Les négociations entre la Coalition avenir Québec et l'Action démocratique du Québec portent sur des questions de principe, soutient le chef adéquiste Gérard Deltell. La réalité est moins élégante.

Les discussions qui durent depuis un mois entre François Legault et le chef adéquiste portent surtout sur des questions plus triviales; le rôle des transfuges dans la petite formation à l'Assemblée nationale. Surtout, on discute encore de l'avenir de Sylvie Roy, députée adéquiste de Lotbinière et leader parlementaire de l'ADQ.

En vertu de la nouvelle carte électorale dessinée par le Directeur général des élections, la circonscription qu'elle représente disparaîtra au prochain scrutin. Son territoire se trouve fusionné à la circonscription de Frontenac, représentée par le ministre Laurent Lessard. Ancien maire de Thetford, M. Lessard semble indélogeable.

Mme Roy devra se trouver une circonscription; or, le seul endroit naturel est Chute-de-la-Chaudière, que représente l'adéquiste devenu indépendant Marc Picard. Ce dernier est déterminé à se représenter même s'il a dit le contraire quand il a claqué la porte de l'ADQ, avec Éric Caire. Le tandem était d'ailleurs cette semaine au cocktail de financement de François Legault, à Québec. «M. Picard a été leader parlementaire de l'ADQ avant que je ne le sois, a rappelé Mme Roy à La Presse. Il ne fait pas partie de mes amis», lance-t-elle sans détour.

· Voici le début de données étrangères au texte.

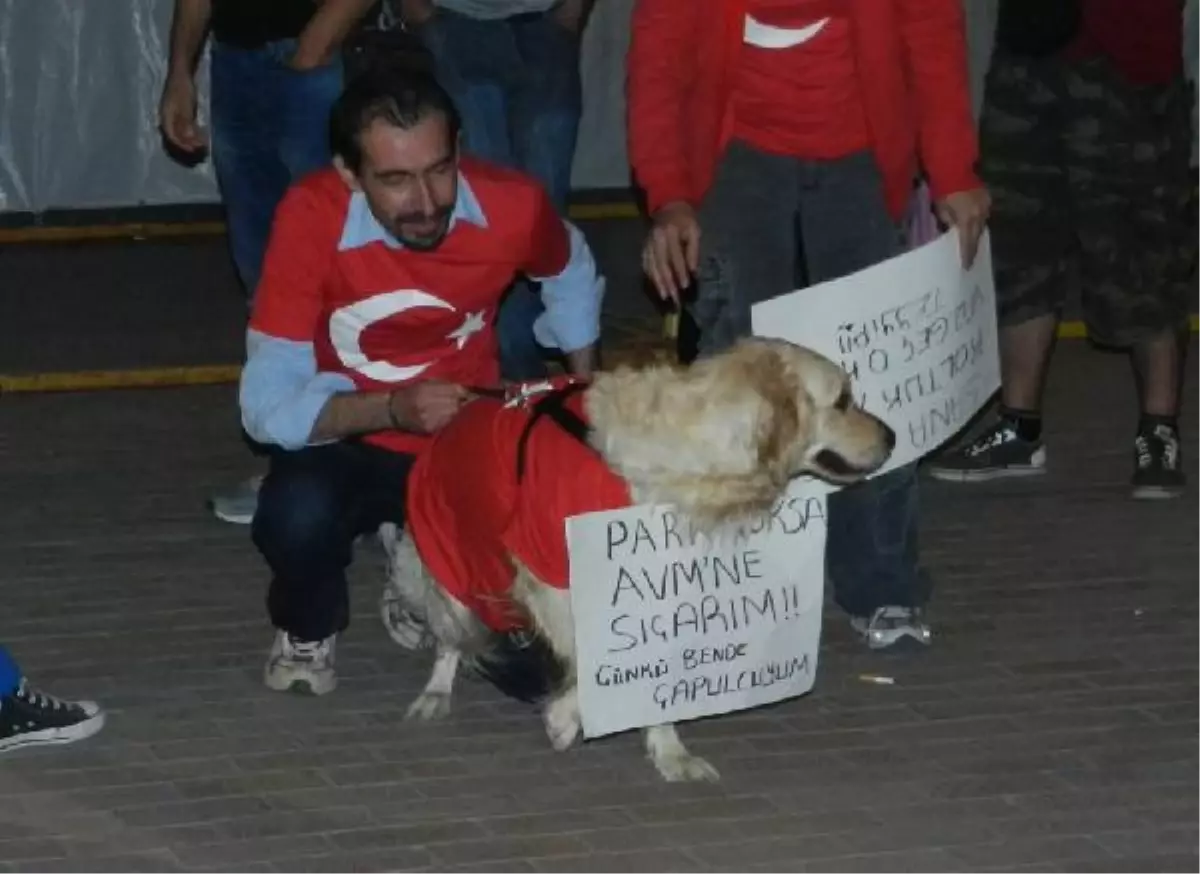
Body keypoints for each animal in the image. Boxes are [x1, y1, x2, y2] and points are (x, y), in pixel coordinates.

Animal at [379, 338, 897, 782]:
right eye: (843, 400)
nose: (892, 437)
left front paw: (669, 752)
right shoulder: (550, 574)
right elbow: (585, 657)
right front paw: (565, 718)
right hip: (451, 566)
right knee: (450, 638)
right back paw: (435, 693)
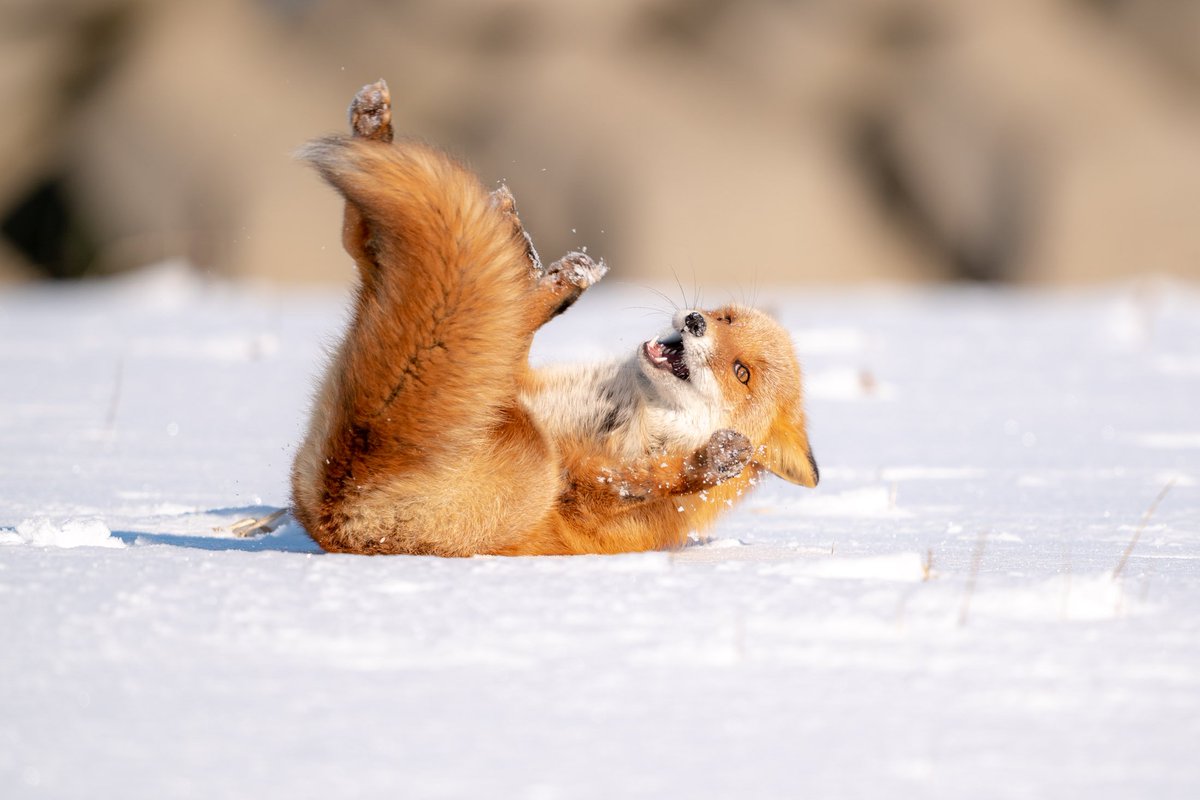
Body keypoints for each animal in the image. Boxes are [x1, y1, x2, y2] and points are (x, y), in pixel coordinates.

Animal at [289, 81, 816, 556]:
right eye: (726, 318)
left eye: (742, 373)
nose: (694, 322)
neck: (630, 412)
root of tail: (340, 504)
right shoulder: (528, 386)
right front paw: (551, 278)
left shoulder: (586, 495)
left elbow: (640, 481)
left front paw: (711, 462)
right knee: (374, 254)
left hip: (528, 459)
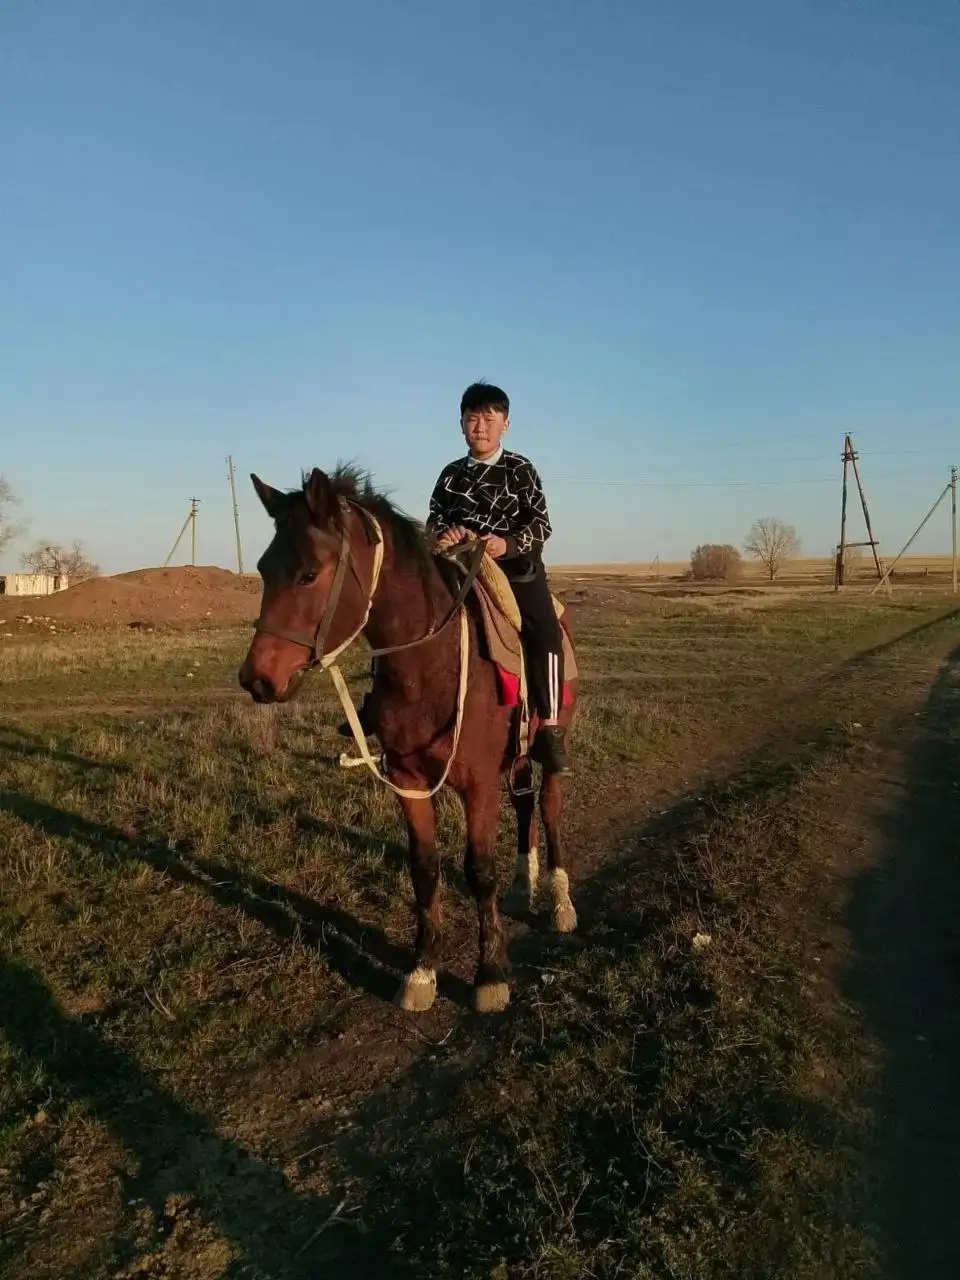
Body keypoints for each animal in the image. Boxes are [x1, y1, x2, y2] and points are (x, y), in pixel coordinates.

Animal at [238, 465, 578, 1014]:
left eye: (309, 573)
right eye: (265, 570)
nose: (257, 679)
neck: (431, 664)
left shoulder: (478, 783)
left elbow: (479, 870)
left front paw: (489, 975)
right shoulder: (408, 779)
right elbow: (424, 868)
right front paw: (422, 970)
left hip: (549, 744)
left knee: (548, 809)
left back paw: (560, 901)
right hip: (516, 755)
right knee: (525, 804)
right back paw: (523, 884)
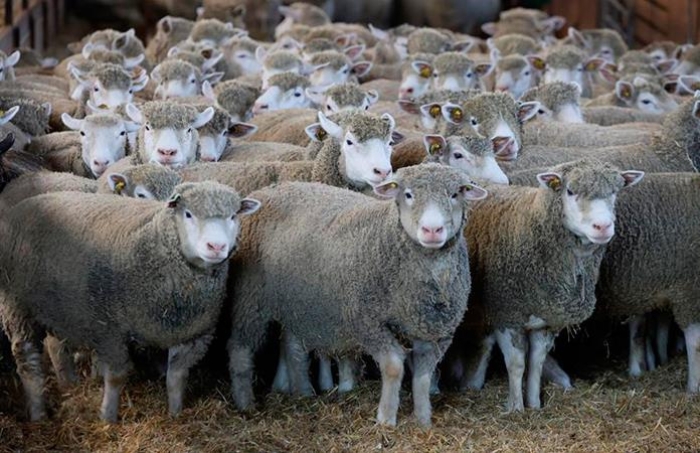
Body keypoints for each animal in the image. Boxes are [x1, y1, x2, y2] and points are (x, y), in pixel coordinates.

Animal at [0, 180, 262, 420]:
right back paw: (38, 414)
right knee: (28, 360)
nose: (216, 246)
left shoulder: (194, 336)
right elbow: (116, 377)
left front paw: (175, 414)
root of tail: (25, 204)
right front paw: (107, 417)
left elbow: (176, 377)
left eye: (233, 216)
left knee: (56, 345)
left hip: (58, 307)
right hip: (17, 307)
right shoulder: (109, 331)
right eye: (188, 214)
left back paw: (68, 383)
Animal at [228, 164, 486, 426]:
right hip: (250, 298)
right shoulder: (366, 320)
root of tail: (268, 190)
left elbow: (423, 376)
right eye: (408, 194)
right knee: (240, 348)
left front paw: (423, 420)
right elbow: (394, 366)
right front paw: (386, 418)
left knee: (293, 346)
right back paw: (246, 403)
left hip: (298, 303)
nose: (432, 230)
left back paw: (304, 392)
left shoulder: (435, 332)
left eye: (455, 194)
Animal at [462, 158, 644, 410]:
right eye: (570, 191)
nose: (603, 227)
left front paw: (534, 404)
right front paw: (516, 408)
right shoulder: (506, 313)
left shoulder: (547, 320)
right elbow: (517, 363)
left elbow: (536, 362)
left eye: (615, 192)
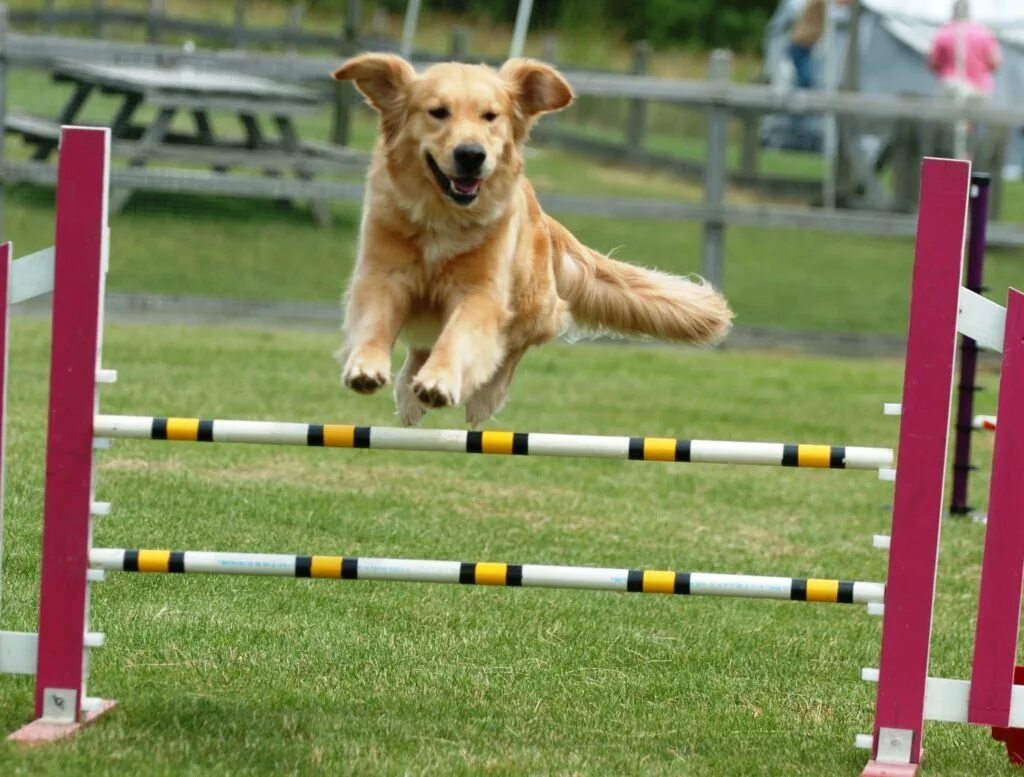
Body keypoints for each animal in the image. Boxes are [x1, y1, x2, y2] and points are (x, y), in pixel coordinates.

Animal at [331, 53, 733, 425]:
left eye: (490, 116)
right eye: (438, 112)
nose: (471, 155)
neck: (441, 218)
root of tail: (545, 220)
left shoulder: (481, 293)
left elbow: (458, 337)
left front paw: (440, 381)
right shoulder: (382, 275)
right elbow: (374, 323)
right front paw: (365, 366)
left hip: (532, 302)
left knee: (516, 344)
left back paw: (481, 398)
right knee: (423, 346)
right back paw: (408, 395)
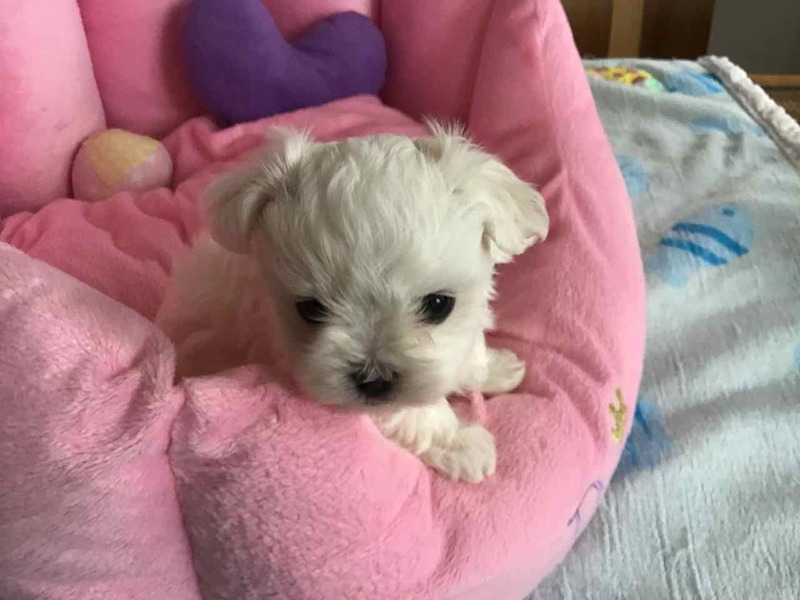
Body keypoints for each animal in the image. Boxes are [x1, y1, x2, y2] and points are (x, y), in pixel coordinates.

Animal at [155, 124, 548, 482]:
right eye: (311, 309)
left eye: (439, 305)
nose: (373, 380)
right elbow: (415, 413)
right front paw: (460, 443)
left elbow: (470, 351)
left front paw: (496, 368)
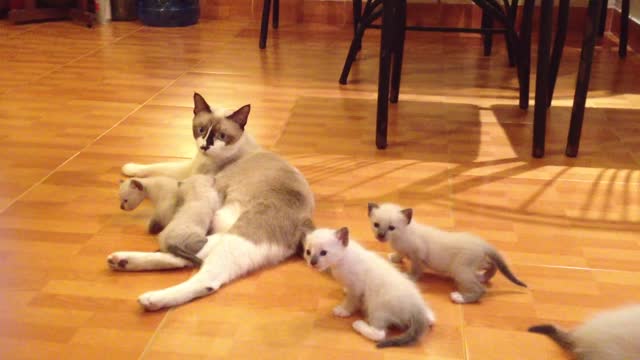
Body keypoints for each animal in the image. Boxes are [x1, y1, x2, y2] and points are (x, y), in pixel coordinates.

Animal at [304, 228, 436, 348]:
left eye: (323, 253)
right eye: (308, 252)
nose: (312, 262)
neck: (341, 260)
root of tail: (416, 308)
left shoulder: (356, 288)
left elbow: (350, 302)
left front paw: (343, 310)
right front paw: (345, 291)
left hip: (377, 308)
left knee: (379, 334)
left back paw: (358, 324)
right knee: (431, 316)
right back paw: (429, 317)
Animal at [368, 202, 528, 304]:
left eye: (391, 228)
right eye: (376, 225)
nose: (380, 236)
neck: (399, 237)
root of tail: (482, 242)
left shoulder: (418, 256)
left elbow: (416, 270)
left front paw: (410, 277)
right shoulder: (403, 250)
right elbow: (400, 254)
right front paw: (394, 257)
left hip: (460, 270)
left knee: (481, 290)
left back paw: (460, 298)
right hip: (475, 264)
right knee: (491, 265)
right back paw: (483, 276)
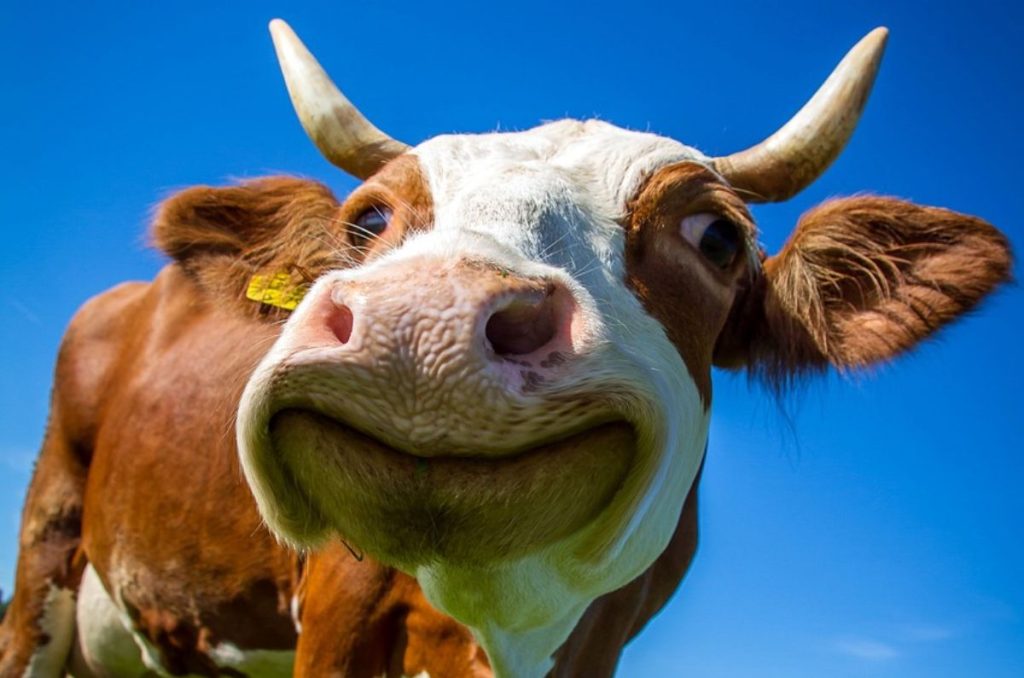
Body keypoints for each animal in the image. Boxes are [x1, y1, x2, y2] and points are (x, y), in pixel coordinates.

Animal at [0, 18, 1011, 678]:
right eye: (367, 221)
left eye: (717, 237)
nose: (423, 322)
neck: (500, 625)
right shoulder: (335, 614)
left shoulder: (604, 638)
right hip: (46, 552)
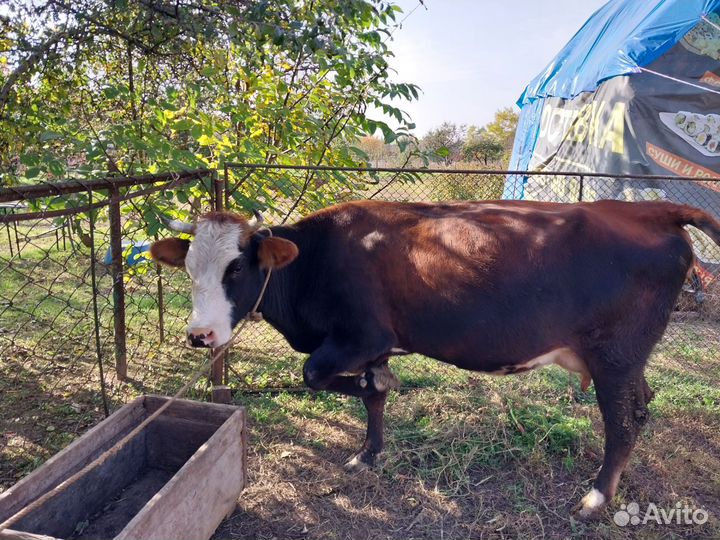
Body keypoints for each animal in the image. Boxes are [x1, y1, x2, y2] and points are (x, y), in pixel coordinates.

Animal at [150, 199, 720, 518]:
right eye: (190, 268)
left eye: (237, 269)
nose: (200, 335)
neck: (319, 258)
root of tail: (647, 209)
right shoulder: (373, 345)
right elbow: (372, 397)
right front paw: (370, 451)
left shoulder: (360, 336)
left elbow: (318, 375)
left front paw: (379, 397)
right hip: (629, 360)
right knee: (642, 405)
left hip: (614, 358)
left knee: (621, 422)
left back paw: (598, 498)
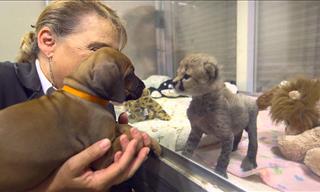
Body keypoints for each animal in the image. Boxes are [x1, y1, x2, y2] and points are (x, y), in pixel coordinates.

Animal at [0, 46, 161, 190]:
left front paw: (153, 143)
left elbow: (125, 126)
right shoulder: (101, 158)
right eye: (130, 73)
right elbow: (126, 135)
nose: (144, 85)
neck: (86, 94)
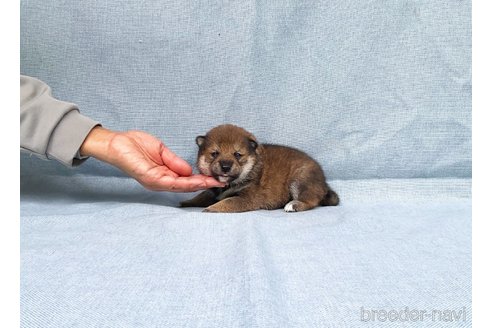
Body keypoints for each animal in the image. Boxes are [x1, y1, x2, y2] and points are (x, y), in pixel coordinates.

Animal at [180, 123, 338, 213]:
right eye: (214, 153)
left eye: (237, 154)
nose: (225, 166)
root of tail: (323, 183)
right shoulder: (212, 192)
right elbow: (202, 196)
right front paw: (187, 202)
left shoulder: (247, 198)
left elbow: (227, 202)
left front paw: (211, 208)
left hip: (300, 179)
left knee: (311, 200)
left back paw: (294, 205)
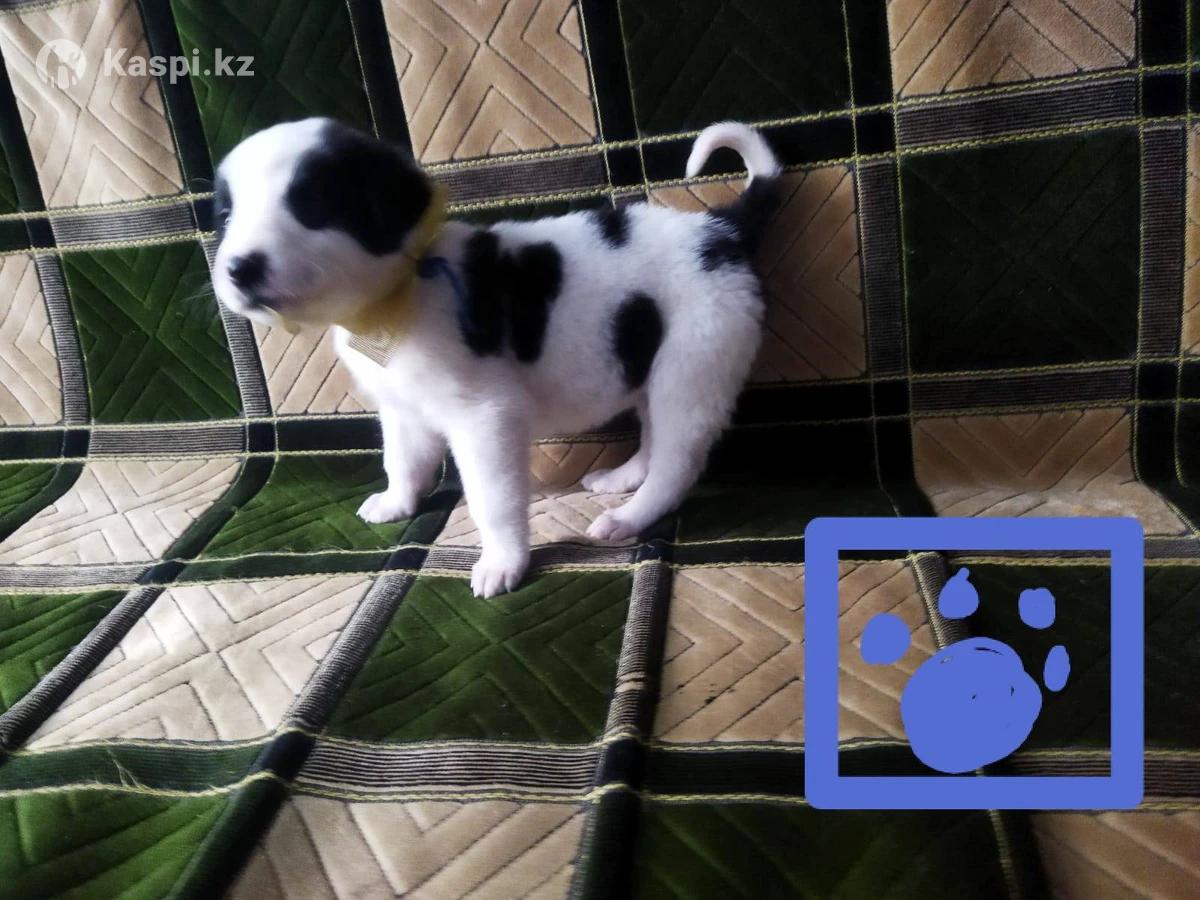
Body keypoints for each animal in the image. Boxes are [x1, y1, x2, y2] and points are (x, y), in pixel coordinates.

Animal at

Même avant les élections, le partage des responsabilités parlementaires - et, par conséquent, des primes - reste une source de tension; Daniel Ratthé et Benoît Charrette, qui ont parié sur la CAQ et quitté le PQ, sont aussi en droit de réclamer des responsabilités. À l'ADQ, François Bonnardel entretient depuis longtemps d'excellentes relations avec François Legault, tandis que le chef Deltell est un quasi-inconnu pour l'ancien ministre péquiste.

Incertitude pour l'avenir de certains adéquistes

La fusion des deux partis a des conséquences imprévues. La Coalition avenir Québec n'a pas l'intention de prendre à son compte les comités exécutifs adéquistes dans les circonscriptions. On veut repartir à neuf; François Legault va lui-même choisir et nommer les candidats à compter du début de 2012. Du coup, des adéquistes de longue date se retrouvent dans l'incertitude. C'est le cas du président-directeur général du parti, Christian Lévesque, qui voulait se représenter dans son ancienne circonscription, Lévis. Un congrès de fondation est prévu pour mars, après que l'ADQ eut fait valider par ses membres les conditions de la fusion avec la CAQ.

La question des «valeurs adéquistes» est plus facilement négociée que ces réalités concrètes. Depuis un moment, Gérard Deltell sait que François Legault n'accepte pas de faire sienne la proposition adéquiste de verser 100$ par semaine aux familles qui décident de garder un enfant à la maison, plutôt que d'occuper une place dans une garderie à 7$.

On s'est entendus assez facilement sur la question de la place du privé en santé, une question centrale pour l'ADQ. Vendredi, dans son dernier point de presse comme chef adéquiste, Gérard Deltell a rappelé que la mixité public-privé en santé était importante. François Legault se dira ouvert à un «projet-pilote» selon lequel les médecins pourront faire des actes dans une clinique privée après avoir fait leurs heures dans les établissements publics. «On ne peut pas du jour au lendemain changer ce qui existe, il faut y aller une étape à la fois», a dit M. Deltell, semblant satisfait d'un «projet-pilote». En revanche, à l'annonce de la fusion entre les deux partis, la semaine prochaine, on restera bien vague sur le fonctionnement exact de ce projet-pilote.